Simulated Author's Rebuttal

3 responses · 0 unresolved

We thank the referee for the constructive and detailed feedback. We address each major comment point by point below, providing clarifications from the manuscript and indicating planned revisions where appropriate to improve rigor and transparency.

read point-by-point responses
  1. Referee: [Abstract and Experimental Results] Abstract and Experimental Results: the reported gains on NavSim lack details on statistical significance testing, exact baseline implementations, data exclusion rules, error bars, or number of runs. Without these, it is difficult to assess whether the improvements with fewer samples are robust or could be explained by variance in training or evaluation.

    Authors: We agree that additional statistical details would strengthen the presentation of results. In the revised manuscript we will report error bars computed over multiple independent training runs (specifying the exact number of runs and random seeds), include statistical significance tests (such as paired t-tests or Wilcoxon signed-rank tests) between AutoScale and the baselines, and expand the experimental section to describe exact baseline implementations, data exclusion criteria, and evaluation protocols. revision: yes

  2. Referee: [Method (Cluster-GA and retrieval)] Method section on Cluster-GA: cluster importance weights and retrieval criteria appear derived from the same data distribution being optimized, and both gradient ascent steps and final performance measurement occur inside NavSim. This raises a load-bearing concern that reported gains may reflect fitting to simulator-specific artifacts rather than transferable improvements; an external hold-out (real data or alternate simulator) is needed to break potential circularity.

    Authors: We acknowledge the validity of the circularity concern. The closed-loop design intentionally uses NavSim feedback to guide data mixture optimization for the real-synthetic co-training task, and cross-domain baselines are already included to probe generalization. To further mitigate simulator-specific artifacts, the revision will add an explicit discussion of potential biases together with results on an external hold-out (either a real-world driving dataset or an alternate simulator) to demonstrate that the selected mixtures transfer beyond the optimization loop. revision: partial

  3. Referee: [Experimental Results] Experimental Results: cluster definitions and the number of gradient ascent steps are described without ablation on their sensitivity or post-hoc selection criteria. If these choices were tuned on the evaluation distribution, the cross-domain and budget-constrained claims require re-validation with fixed, pre-specified hyperparameters.

    Authors: We clarify that cluster definitions are derived directly from the Graph-RAE latent space on the training distribution and that the number of gradient ascent steps was chosen according to convergence behavior observed in preliminary runs, not tuned on the final evaluation set. In the revision we will add sensitivity ablations on both the number of clusters and the number of ascent steps, performed with fixed, pre-specified hyperparameters, and will re-validate the budget-constrained and cross-domain claims under these fixed settings. revision: yes

Circularity Check

0 steps flagged

No significant circularity; closed-loop optimization uses external simulator feedback as objective

full rationale

The paper's derivation chain conceptualizes data mixture as an iterative optimization guided by closed-loop NavSim evaluation feedback, then introduces Graph-RAE for scene representation, Cluster-GA for importance estimation, and vector retrieval for sample selection. These steps are algorithmic proposals whose outputs (mixture weights, selected samples) are not equivalent to their inputs by construction; the performance signal is generated by running the trained model in simulation, which is an independent measurement step rather than a renaming or self-definition. No self-citations are invoked as load-bearing uniqueness theorems, no ansatz is smuggled, and no fitted parameter is relabeled as a prediction. Experiments compare against vanilla co-training and cross-domain baselines on the NavSim benchmark, providing an external anchor for the reported gains. The derivation remains self-contained; concerns about simulator-specific artifacts belong to generalization risk, not circularity.

== Exercise data ==
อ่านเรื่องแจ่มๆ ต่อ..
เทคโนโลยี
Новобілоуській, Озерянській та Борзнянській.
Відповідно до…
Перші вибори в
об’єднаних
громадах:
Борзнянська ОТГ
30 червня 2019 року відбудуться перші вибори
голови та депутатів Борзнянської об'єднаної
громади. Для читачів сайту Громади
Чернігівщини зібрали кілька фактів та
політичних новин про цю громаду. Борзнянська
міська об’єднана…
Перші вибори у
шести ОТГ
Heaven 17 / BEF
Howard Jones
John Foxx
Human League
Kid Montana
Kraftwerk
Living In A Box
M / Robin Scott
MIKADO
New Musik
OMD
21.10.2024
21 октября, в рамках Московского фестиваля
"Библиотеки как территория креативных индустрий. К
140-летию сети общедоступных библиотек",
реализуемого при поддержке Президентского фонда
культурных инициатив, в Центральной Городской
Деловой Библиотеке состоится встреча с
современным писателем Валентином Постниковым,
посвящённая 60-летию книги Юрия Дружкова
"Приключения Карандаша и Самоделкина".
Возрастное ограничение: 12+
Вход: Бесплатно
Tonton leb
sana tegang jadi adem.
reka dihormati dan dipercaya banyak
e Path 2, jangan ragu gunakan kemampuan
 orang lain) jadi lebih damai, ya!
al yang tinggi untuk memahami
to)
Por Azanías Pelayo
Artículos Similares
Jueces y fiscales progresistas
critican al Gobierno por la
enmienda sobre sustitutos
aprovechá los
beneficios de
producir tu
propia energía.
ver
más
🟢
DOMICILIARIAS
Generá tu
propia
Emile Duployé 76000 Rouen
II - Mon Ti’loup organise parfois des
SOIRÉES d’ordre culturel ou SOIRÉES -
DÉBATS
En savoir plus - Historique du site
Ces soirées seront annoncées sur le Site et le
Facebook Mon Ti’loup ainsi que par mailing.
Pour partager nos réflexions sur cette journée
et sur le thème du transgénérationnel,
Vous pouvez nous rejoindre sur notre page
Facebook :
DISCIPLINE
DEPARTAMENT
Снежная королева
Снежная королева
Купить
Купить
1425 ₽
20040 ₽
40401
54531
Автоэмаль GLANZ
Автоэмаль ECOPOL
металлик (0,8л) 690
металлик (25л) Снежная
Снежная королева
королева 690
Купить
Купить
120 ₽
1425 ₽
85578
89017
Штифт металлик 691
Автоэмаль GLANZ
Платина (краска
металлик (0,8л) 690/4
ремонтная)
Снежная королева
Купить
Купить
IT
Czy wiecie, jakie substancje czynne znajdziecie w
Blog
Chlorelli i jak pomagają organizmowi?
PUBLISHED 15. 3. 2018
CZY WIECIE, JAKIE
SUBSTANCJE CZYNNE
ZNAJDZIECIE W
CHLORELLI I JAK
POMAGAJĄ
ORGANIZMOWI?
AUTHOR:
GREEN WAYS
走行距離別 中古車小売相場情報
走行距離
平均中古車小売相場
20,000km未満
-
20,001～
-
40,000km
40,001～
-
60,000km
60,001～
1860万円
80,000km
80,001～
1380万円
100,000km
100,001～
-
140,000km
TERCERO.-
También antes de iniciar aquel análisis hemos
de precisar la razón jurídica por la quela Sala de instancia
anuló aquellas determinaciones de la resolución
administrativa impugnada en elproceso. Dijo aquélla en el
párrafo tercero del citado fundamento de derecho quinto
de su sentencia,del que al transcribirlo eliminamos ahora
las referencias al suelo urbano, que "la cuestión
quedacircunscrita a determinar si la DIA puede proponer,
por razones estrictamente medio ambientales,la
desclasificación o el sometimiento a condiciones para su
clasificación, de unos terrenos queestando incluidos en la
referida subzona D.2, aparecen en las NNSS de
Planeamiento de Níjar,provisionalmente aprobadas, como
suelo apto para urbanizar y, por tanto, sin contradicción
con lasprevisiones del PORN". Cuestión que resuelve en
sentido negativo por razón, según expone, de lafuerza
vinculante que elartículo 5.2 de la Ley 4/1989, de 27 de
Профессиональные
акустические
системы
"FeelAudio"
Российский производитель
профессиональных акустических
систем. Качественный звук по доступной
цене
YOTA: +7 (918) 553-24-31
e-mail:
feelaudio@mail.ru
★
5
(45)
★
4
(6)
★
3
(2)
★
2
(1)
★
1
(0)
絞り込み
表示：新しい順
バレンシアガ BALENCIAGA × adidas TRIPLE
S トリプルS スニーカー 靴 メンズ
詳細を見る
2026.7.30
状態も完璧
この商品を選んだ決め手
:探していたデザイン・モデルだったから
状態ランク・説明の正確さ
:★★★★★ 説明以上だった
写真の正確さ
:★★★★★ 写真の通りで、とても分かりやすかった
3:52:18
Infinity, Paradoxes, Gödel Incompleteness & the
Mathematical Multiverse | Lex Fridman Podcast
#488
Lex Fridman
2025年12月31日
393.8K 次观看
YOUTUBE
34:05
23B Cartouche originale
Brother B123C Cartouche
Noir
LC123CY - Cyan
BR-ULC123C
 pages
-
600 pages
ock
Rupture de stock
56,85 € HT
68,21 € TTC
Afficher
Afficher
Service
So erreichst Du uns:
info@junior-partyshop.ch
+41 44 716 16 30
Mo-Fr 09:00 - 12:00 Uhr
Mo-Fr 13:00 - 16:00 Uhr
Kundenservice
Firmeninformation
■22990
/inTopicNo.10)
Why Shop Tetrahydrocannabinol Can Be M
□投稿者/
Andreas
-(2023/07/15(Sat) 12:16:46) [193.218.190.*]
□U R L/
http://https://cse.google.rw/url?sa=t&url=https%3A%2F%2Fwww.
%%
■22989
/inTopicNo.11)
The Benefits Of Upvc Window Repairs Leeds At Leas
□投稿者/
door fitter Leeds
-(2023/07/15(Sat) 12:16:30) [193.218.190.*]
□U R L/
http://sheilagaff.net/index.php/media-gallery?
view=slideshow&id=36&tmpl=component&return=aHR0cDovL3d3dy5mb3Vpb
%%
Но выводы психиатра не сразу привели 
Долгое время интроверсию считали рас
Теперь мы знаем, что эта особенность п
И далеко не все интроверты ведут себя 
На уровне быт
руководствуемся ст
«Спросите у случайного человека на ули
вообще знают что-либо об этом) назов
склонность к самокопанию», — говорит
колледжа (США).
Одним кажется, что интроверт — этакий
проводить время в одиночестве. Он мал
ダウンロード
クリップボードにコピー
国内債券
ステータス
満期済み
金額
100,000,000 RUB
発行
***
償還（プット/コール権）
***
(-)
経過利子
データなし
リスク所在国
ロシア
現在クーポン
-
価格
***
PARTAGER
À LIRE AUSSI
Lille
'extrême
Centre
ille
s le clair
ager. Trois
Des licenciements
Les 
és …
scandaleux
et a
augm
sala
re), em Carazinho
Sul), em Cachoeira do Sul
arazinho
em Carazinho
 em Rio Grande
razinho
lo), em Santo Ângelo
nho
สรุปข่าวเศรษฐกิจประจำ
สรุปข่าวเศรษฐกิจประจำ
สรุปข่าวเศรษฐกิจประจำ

== Tasks to perform ==
a - Reproduce the rebuttal word for word, starting with "We thank the" and going on through "training or evaluation.".
b - In the rebuttal, how do the authors say the number of gradient ascent steps was chosen?
c - Decide whether each statement agrees with the rebuttal. Give yes or no for each, and quote the words that decide it.
(i) The authors plan to report error bars computed over multiple independent training runs.
(ii) The authors' response to the comment on Cluster-GA and retrieval is marked as a full revision.
(iii) The circularity check flagged two steps.
Base your work on the rebuttal alone, not on the records.

== Exercise answers ==
a -
We thank the referee for the constructive and detailed feedback. We address each major comment point by point below, providing clarifications from the manuscript and indicating planned revisions where appropriate to improve rigor and transparency.

read point-by-point responses
  1. Referee: [Abstract and Experimental Results] Abstract and Experimental Results: the reported gains on NavSim lack details on statistical significance testing, exact baseline implementations, data exclusion rules, error bars, or number of runs. Without these, it is difficult to assess whether the improvements with fewer samples are robust or could be explained by variance in training or evaluation.

b - It was chosen according to convergence behavior observed in preliminary runs, not tuned on the final evaluation set.

c -
(i) Yes: "we will report error bars computed over multiple independent training runs"
(ii) No: "revision: partial"
(iii) No: "0 steps flagged"